Türkiye, bölgesel krizlerde genellikle diplomatik denge politikası yürütmeyi tercih ediyor. İran’la komşu olması, İsrail’le ise uzun süredir dalgalı bir ilişkisi bulunması, Türkiye’nin doğrudan askeri bir taraf olması olasılığını oldukça düşük kılıyor. Cumhurbaşkanlığı’ndan yapılan ilk açıklamalarda da “her iki tarafa itidal çağrısı” dikkat çekti.
Ancak Türkiye’nin jeopolitik konumu, onu her koşulda gelişmelerin ortasında tutuyor. Özellikle hava sahası, enerji hatları ve sınır güvenliği açısından gelişmelerin yakından izlenmesi gerekiyor.
İran-İsrail gerilimiyle birlikte petrol fiyatları hızla yükselişe geçti.
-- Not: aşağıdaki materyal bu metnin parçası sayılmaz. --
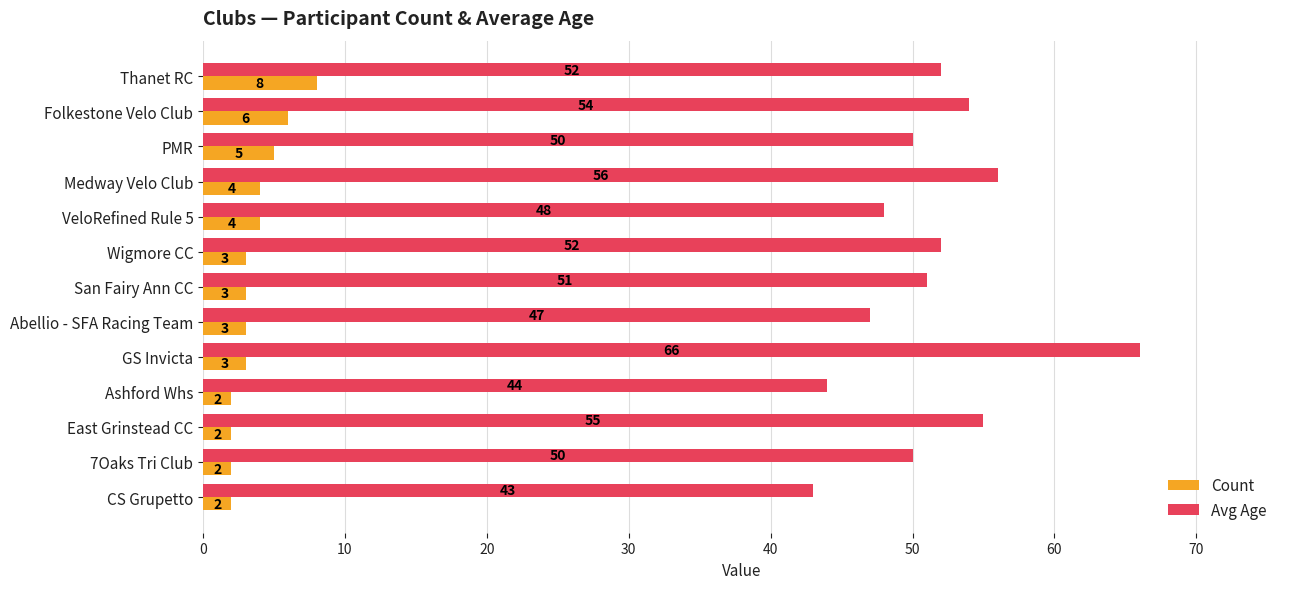

What is the difference between the second highest and second lowest values in the Avg Age series?

12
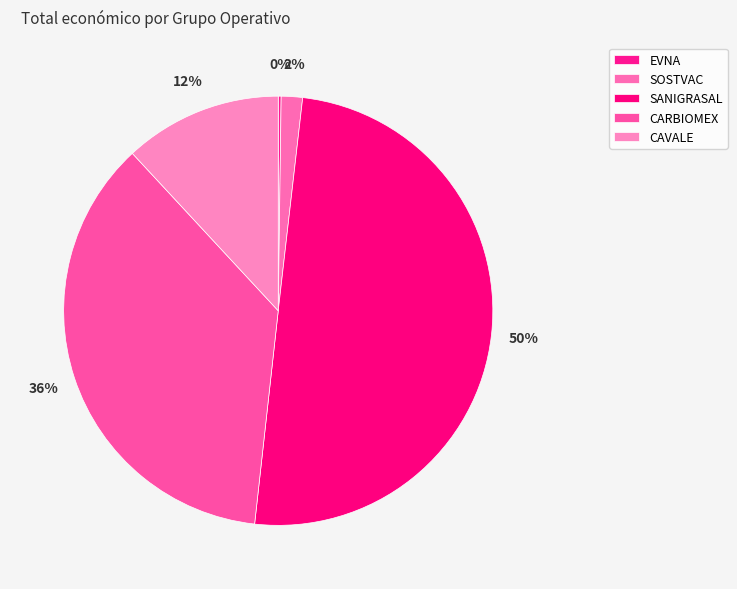

Count the number of slices in the pie.

5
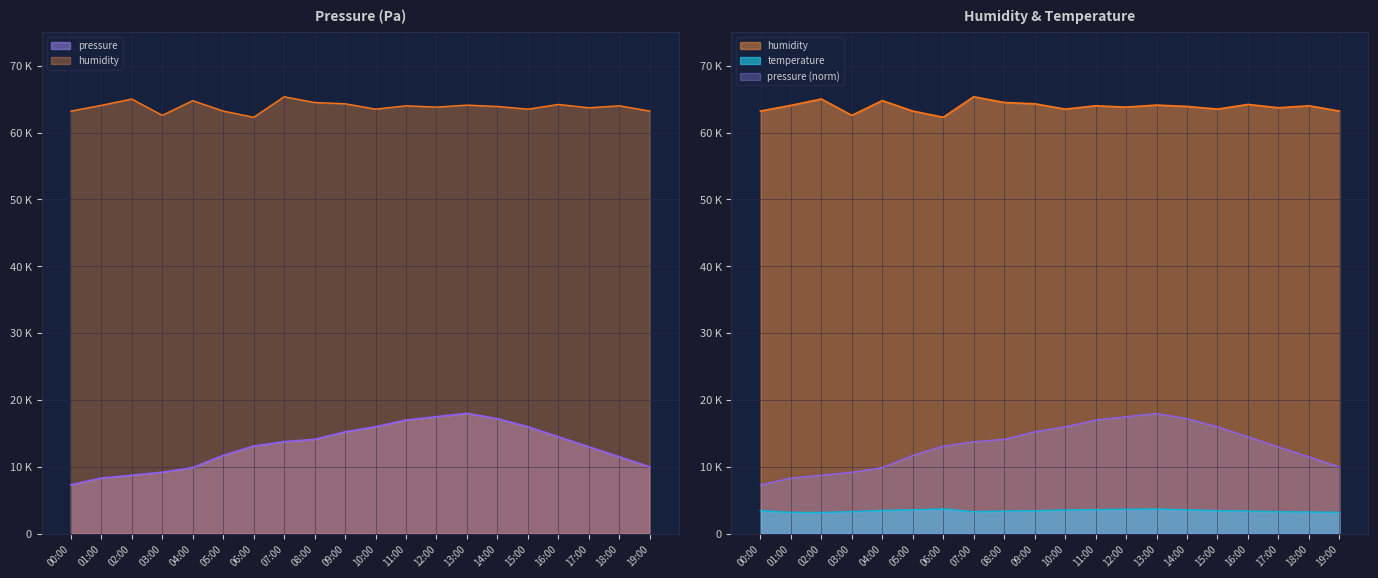

Rank the categories by pressure value from highest to lowest.

13:00, 12:00, 14:00, 11:00, 10:00, 15:00, 09:00, 16:00, 08:00, 07:00, 06:00, 17:00, 05:00, 18:00, 19:00, 04:00, 03:00, 02:00, 01:00, 00:00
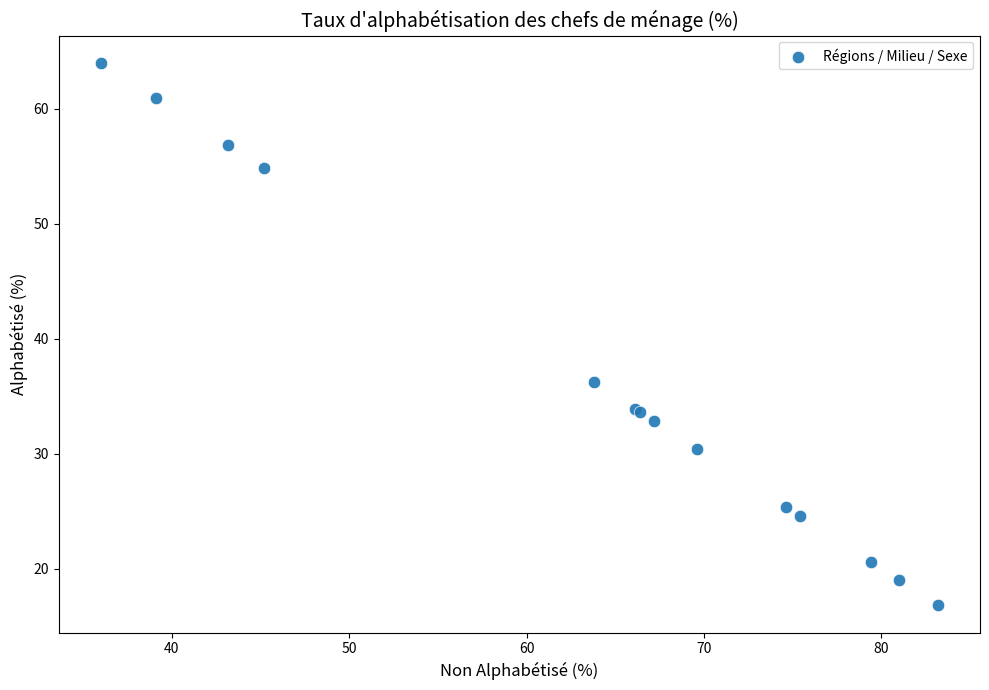

What Y value in the scatter plot is closest to 40?

36.2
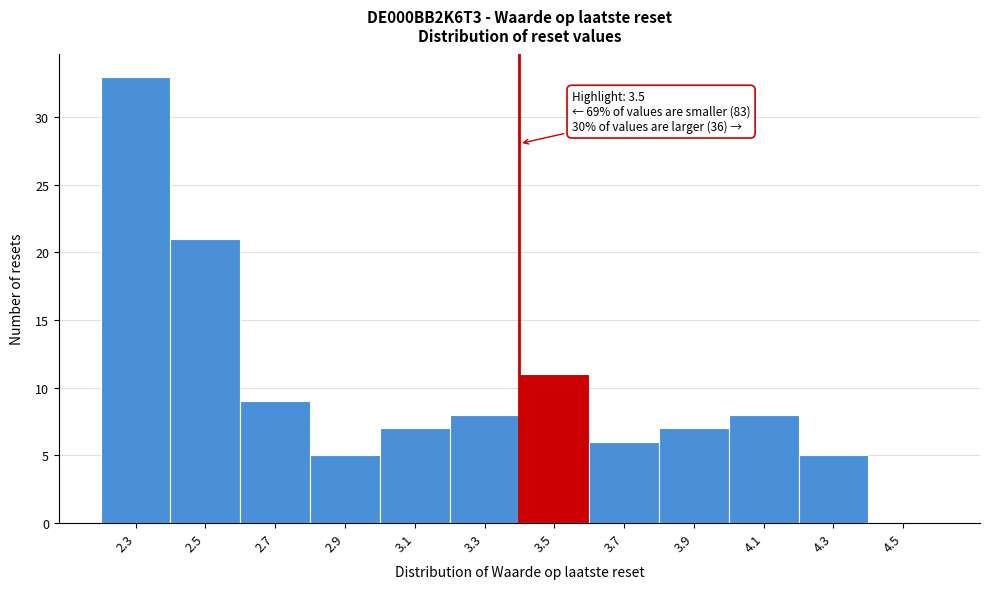

Reading left to right, transcribe all the data shown in this chart.

2.3=33	2.5=21	2.7=9	2.9=5	3.1=7	3.3=8	3.5=11	3.7=6	3.9=7	4.1=8	4.3=5	4.5=0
Haziran ortasında Brent petrolün varili 96 doları geçti. Bu durum Türkiye gibi enerji ithalatçısı ülkeler için ekonomik baskı anlamına geliyor. Yatırım tavsiyesi değildir.
Türkiye ekonomisi açısından en büyük tehdit; enerji fiyatlarındaki ani sıçramaların, enflasyonu tetiklemesi ve iç piyasayı zorlamasıdır.
Savaşın sıcak bir çatışmaya dönüşmesi durumunda, göç hareketliliği ve terör riski Türkiye’nin iç güvenlik gündemini etkileyebilir. İran ve Suriye hattından gelen göç baskısı artabilir.
Ayrıca bölgesel kaos ortamı, PKK, DEAŞ gibi örgütlerin yeniden hareketlenmesi için bir zemin oluşturabilir. Bu nedenle Türkiye’nin sınır güvenliği politikalarını güçlendirmesi ve istihbarat faaliyetlerini yoğunlaştırması bekleniyor.
Türkiye’nin dış politikadaki önceliği, bölgesel barışın sağlanması olacak. Hem İsrail hem de İran’la görüşme kanalları açık. Türkiye, bu krizde arabuluculuk potansiyeli taşıyan nadir ülkelerden biri. Cumhurbaşkanlığı ve Dışişleri Bakanlığı düzeyinde açıklamalar, Türkiye’nin “taraf değil, çözüm odaklı aktör” rolünü vurguluyor.
Ayrıca Türkiye’nin NATO üyeliği ve ABD ile ilişkileri, diplomatik pozisyonunu doğrudan etkileyebilir. Tarafsızlık korunmak istense de ittifak dengeleri her zaman göz önünde tutulmak zorunda.
İran-İsrail gerilimi, Türkiye için bir savaş tehdidinden çok çok yönlü bir risk yönetimi süreci anlamına geliyor. Enerji fiyatlarından güvenlik tedbirlerine, diplomasiden sınır kontrolüne kadar geniş bir yelpazede hazırlık ve denge gerekiyor.
Halkı galeyana getirmek yerine, bilinçli kamuoyu bilgilendirmesi, medya ve devlet kurumlarının ortak sorumluluğudur.